Начало статьи можно прочитать здесь:
1 часть https://dzen.ru/a/Zpy6uF3lYm7daTQj
— Это и есть имажинизм? — спрашивал я.
— Ну да, — говорил он недовольно. — То есть все это произошло совсем наоборот… Разве можно предположить, что я с детства стал имажинистом? Но меня всегда тянуло писать именно такими чистыми, свежими красками, тянуло еще тогда, когда я во всем этом ничего не понимал.
И он тут же прочел — я услышал тогда впервые это маленькое стихотворение:
Там, где капустные грядки
Красной водой поливает восход,
Клененочек маленький матке
Зеленое вымя сосет.
— Это я написал еще до того, как приехал в Москву. Никакого имажинизма тогда не было, да и Хлебникова я не знал. А сколько лет мне было? Четырнадцать? Пятнадцать? Нет, не я примкнул к имажинистам, а они наросли на моих стихах. Александр Блок — это мой учитель. Но я не могу принять его рефлексии, его хныканья полубарского, полународнического.
Память моя вперемежку с серьезными разговорами сохранила мелочи, забавные и выразительные пустяки.
Мы приходим в знакомый и дружественный нам дом. Входная дверь открыта, но в квартире, похоже, никого нет. Лето, и легкий ветер бродит из комнаты в комнату. В спальной на постели спит красивая девушка-армянка, мы оба знакомы с ней. Сергей сделал мне знак, чтобы я молчал, тихонько подошел к ней, поцеловал ее в губы — и тут же, мгновенно, утащил меня за портьеру, к окну, откуда открывался с восьмого или девятого этажа неправдоподобно широкий горизонт с подмосковными темно-зелеными лесами и Москвой-рекой, поблескивающей в синей дымке.
— Ты погоди. Что сейчас будет… — прошептал он.
Девушка поднялась на постели и, не совсем проснувшись, вопросительно и взволнованно оглядела комнату. Сергей громко заговорил со мной, делая вид, что мы продолжаем какой-то разговор. Она взглянула на меня, на него… Игра ее нежного девичьего лица вся была открыта и озорно отражалась на его лице.
В комнату кто-то вошел.
— Не может угадать.
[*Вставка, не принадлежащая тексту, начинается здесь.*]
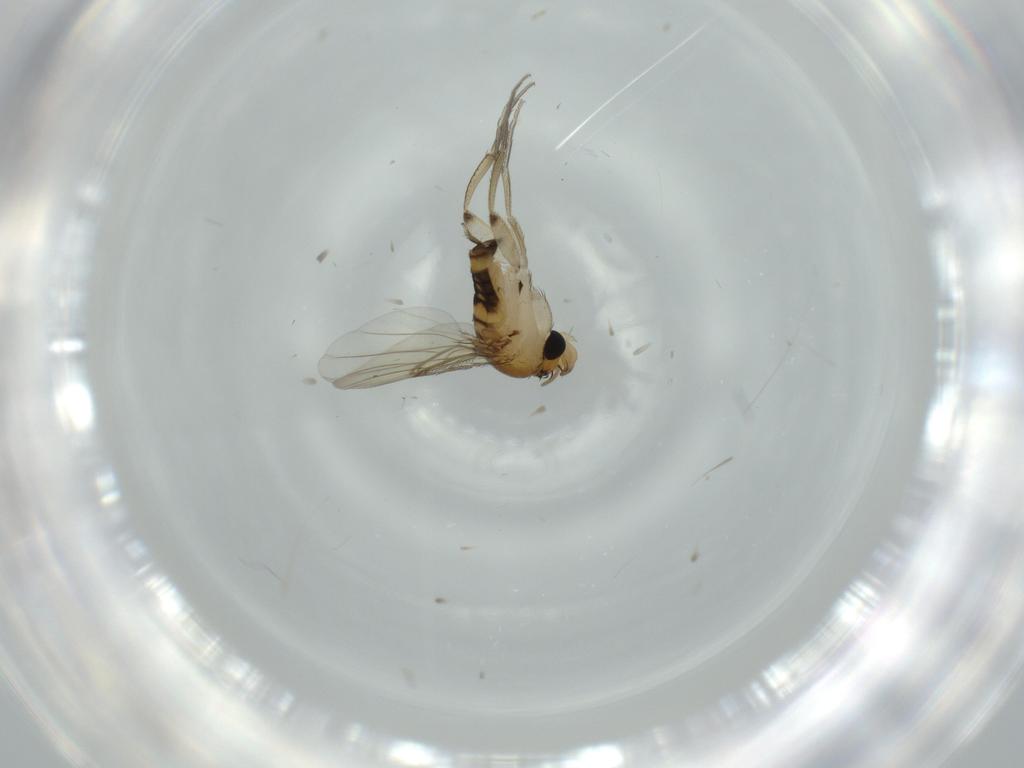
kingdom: Animalia
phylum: Arthropoda
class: Insecta
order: Diptera
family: Phoridae
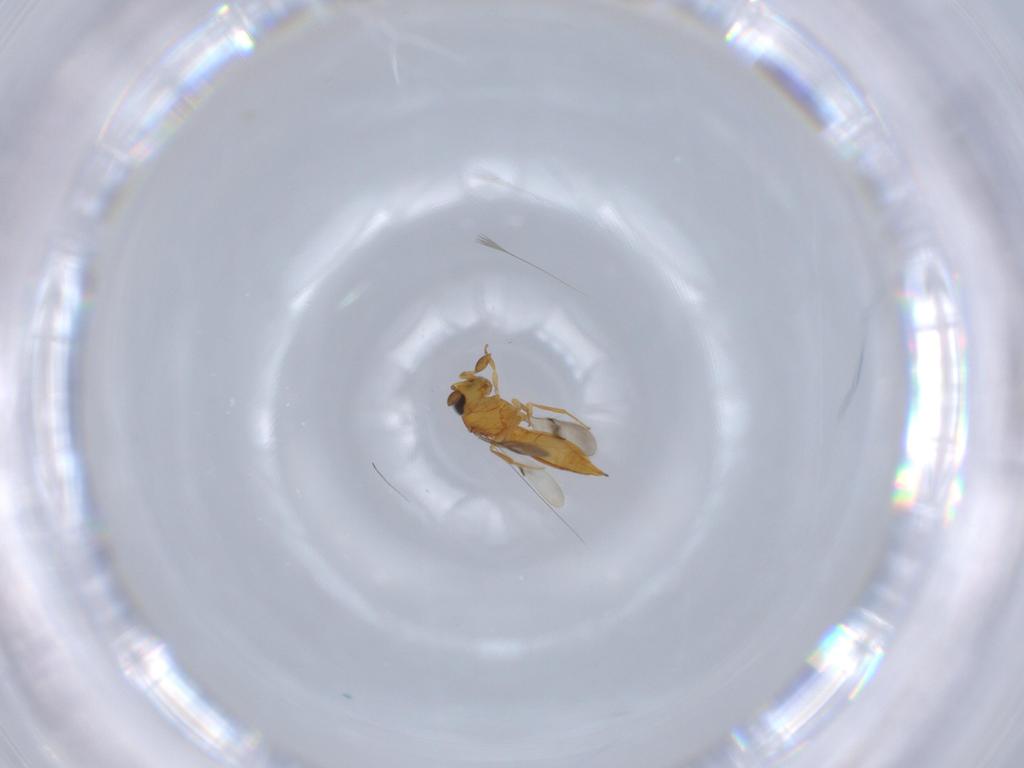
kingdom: Animalia
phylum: Arthropoda
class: Insecta
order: Hymenoptera
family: Scelionidae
А кто же поцеловал все-таки? — посмеиваясь, сказал тихонько Сергей.
Она быстро взглянула на него и улыбнулась.
Серьезные разговоры вспыхивали непроизвольно и неожиданно быстро, как молния, и запоминались на всю жизнь.
— Сережа, у тебя вот сказано:
Мальчик такой счастливый
И ковыряет в носу.
Ковыряй, ковыряй, мой милый,
Суй туда палец весь,
Только вот с эфтой силой
В душу свою не лезь.
Ведь слово «эфтой» — это все-таки оборот не литературный, вульгаризм.
Он оставляет мою аргументацию без всякого внимания.
— А как иначе ты скажешь? С «этою» силой? — спрашивает он, смеется, и разговор прекращается, чтобы возобновиться спустя несколько дней.
— Помнишь, ты говорил о нарушении литературных правил? — напоминает он. — Ну, а тебе известны эти строки:
Сегодня, я вижу, особенно грустен твой взгляд, И руки особенно тонки, колени обняв…
— Гумилев?
— Мастер, верно? А ведь тут прямое нарушение грамматики. По грамматическим правилам надо бы сказать: «И руки, которыми ты обняла свои колени, кажутся мне особенно тонкими». Ну, что-то в этом роде: «обняв» или «обнявшие»? Но «обнявшие колени» — ничего не видно, а «колени обняв» — сразу видишь позу… — И у него на лице такое же озорное выражение, с которым он подкрадывался к спящей девушке, чтобы ее поцеловать…
Через много лет после смерти поэта один литературный брюзга с целью доказать, что Есенин был не более чем безграмотный самоучка, привел известные строчки:
Остался в прошлом я одной ногою,
Стремясь догнать стальную рать,
Скольжу и падаю другою.
— Падаю ногою? Разве можно так сказать? — негодовал он. — Ведь это у него от небрежности, от неграмотности!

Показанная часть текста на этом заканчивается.